Leetcode 294. Flip GameII

Question:

You are playing the following Flip Game with your friend: Given a string that contains only these two characters: + and -, you and your friend take turns to flip two consecutive "++" into "--". The game ends when a person can no longer make a move and therefore the other person will be the winner.

Write a function to determine if the starting player can guarantee a win.

For example, given s = "++++", return true. The starting player can guarantee a win by flipping the middle "++" to become "+--+".
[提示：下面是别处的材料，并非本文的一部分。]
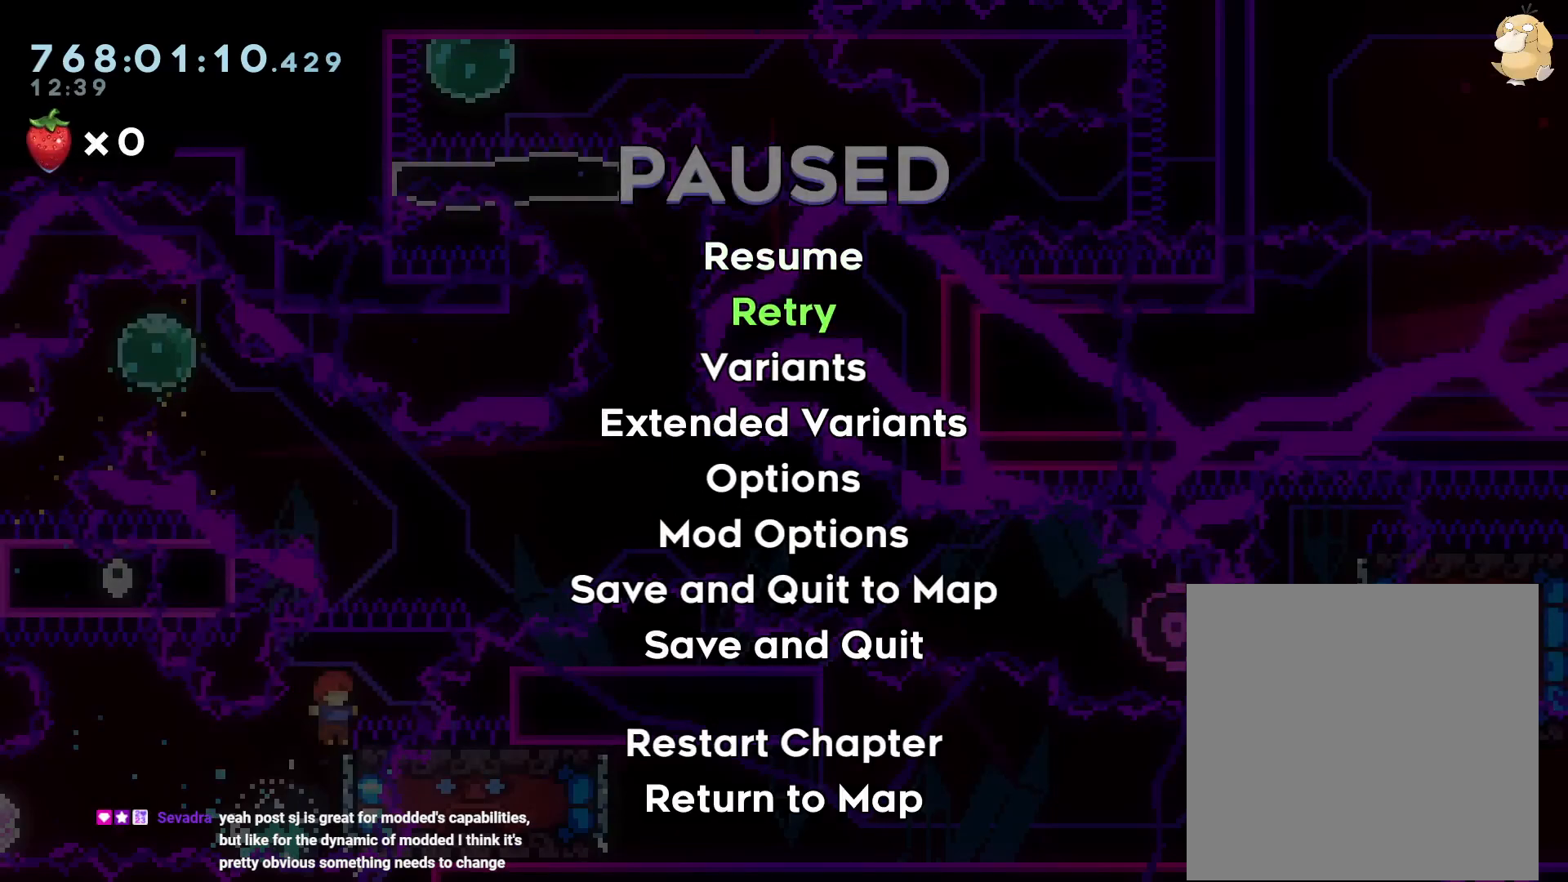
{"dt_ms": 500, "buttons": [], "left_stick": "center", "right_stick": "center", "events": []}
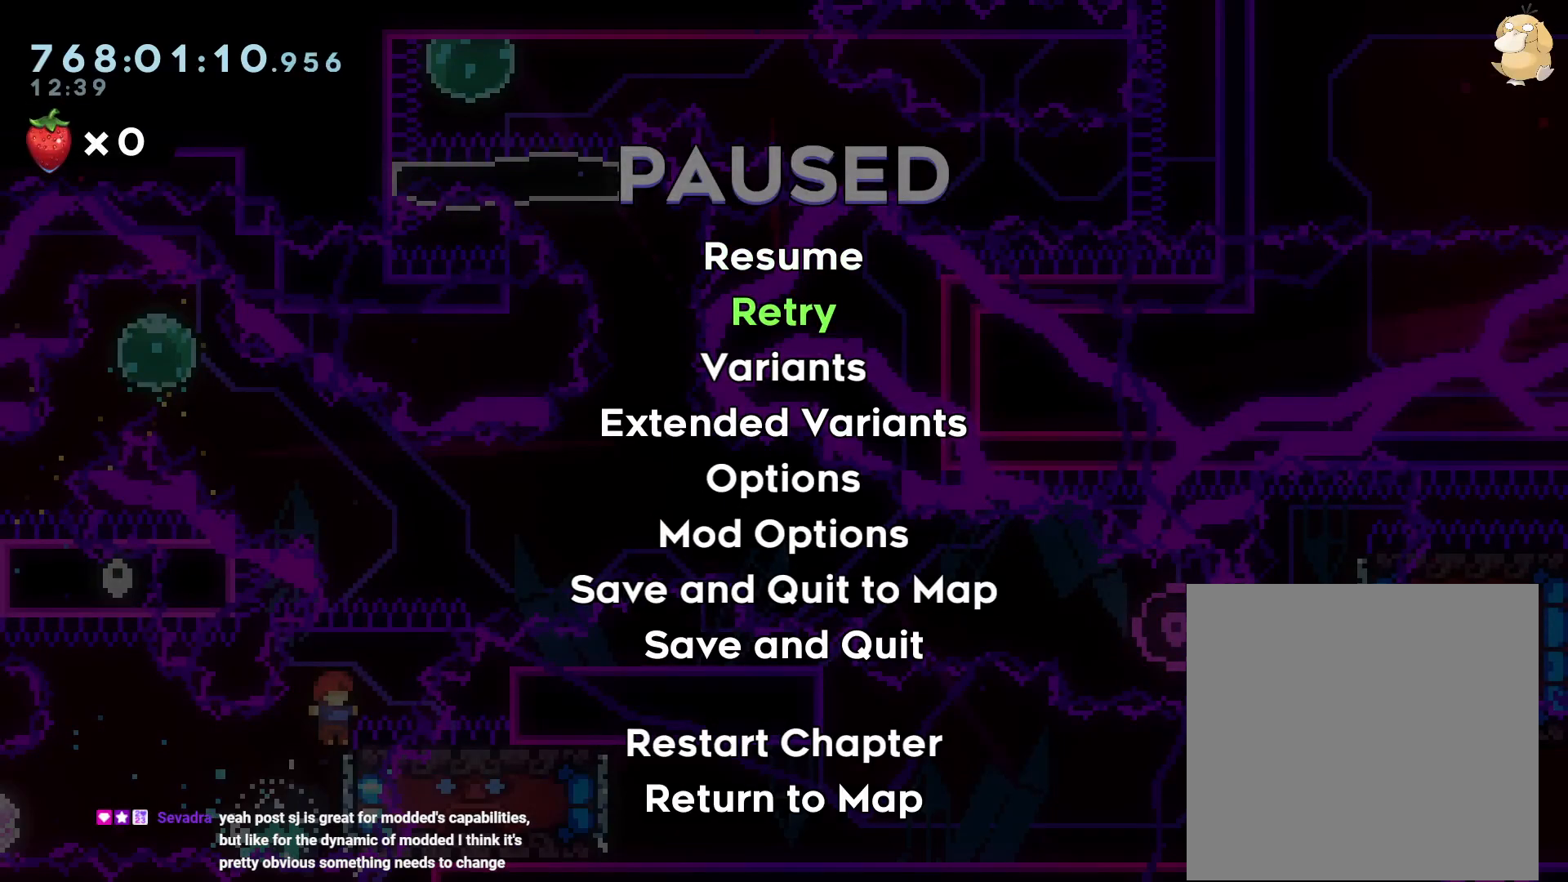
{"dt_ms": 500, "buttons": ["DPAD_RIGHT"], "left_stick": "center", "right_stick": "center", "events": [[300, "START", "down"], [383, "START", "up"], [450, "DPAD_RIGHT", "down"]]}
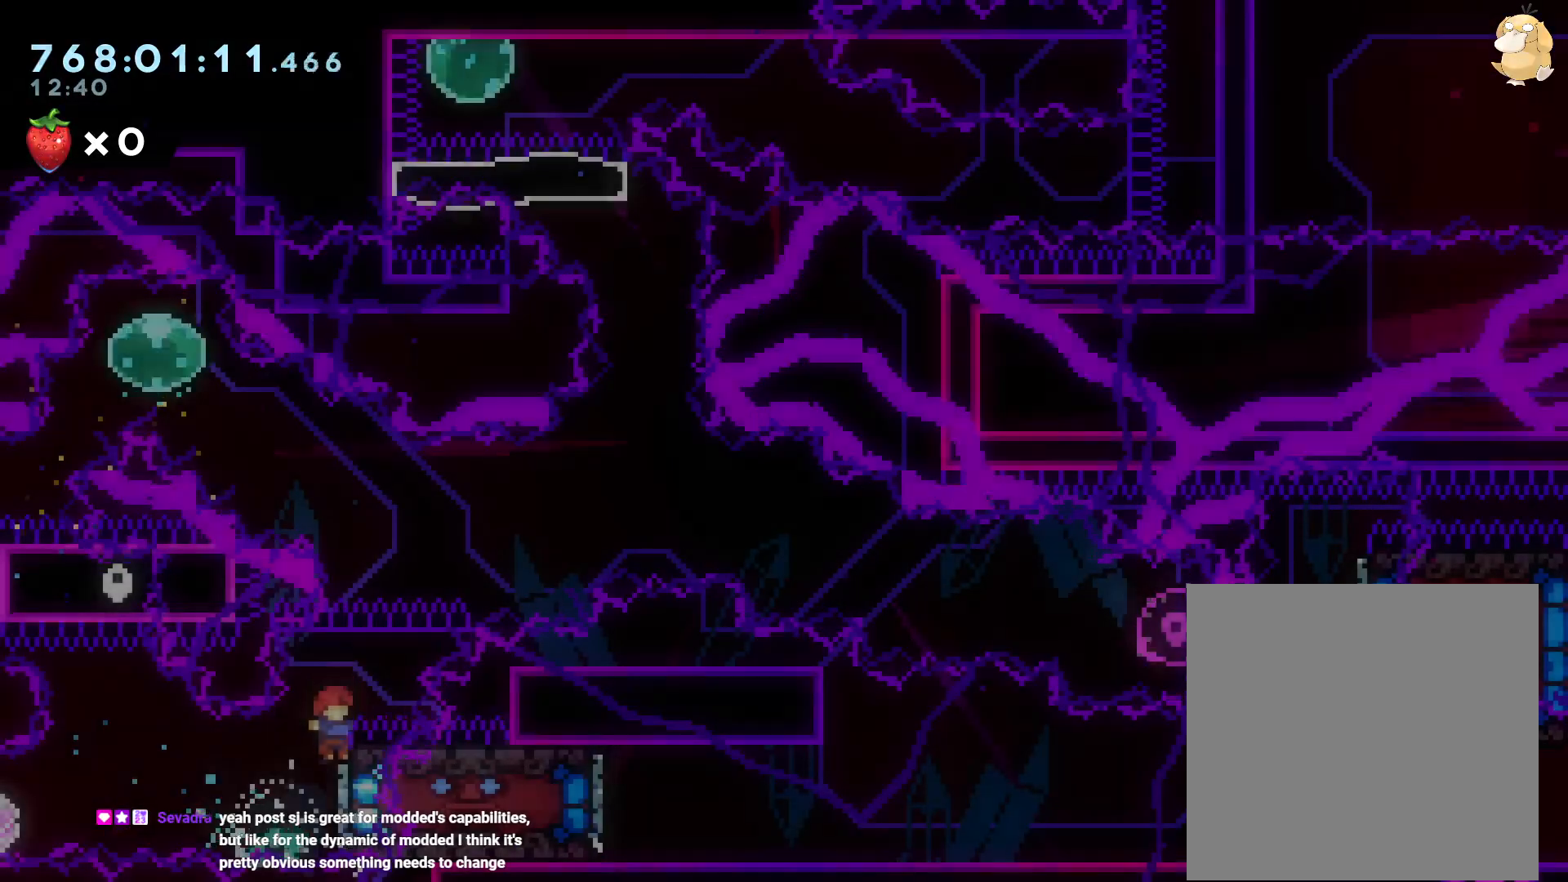
{"dt_ms": 500, "buttons": [], "left_stick": "center", "right_stick": "center", "events": [[83, "B", "down"], [233, "B", "up"], [400, "DPAD_RIGHT", "up"]]}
Follow up: Derive your algorithm's runtime complexity.

Explanation:

本来想找规律，后来想想太天真了。用backtracking解，罗列所有的情况，如果下一局对手会输，就表示可以。现在我的算法是o(N!!) discuss中有一个牛逼的game theory博弈论算法，看不懂。有机会可以研究一下，会将time complexity降低到O(N^2)

Code:

public class Solution {
    public boolean canWin(String s) {
        if (s == null || s.length() <2) return false;
        char[] charString = s.toCharArray();
        for (int i=0; i<s.length()-1; i++) {

            if (charString[i] == '+' && charString[i+1] == '+') {
                charString[i] = '-';
                charString[i+1] = '-';
                if (!canWin(String.valueOf(charString))) {
                    return true;
                }
                charString[i] = '+'; charString[i+1] = '+';

            }

        }
        return false;

    }
}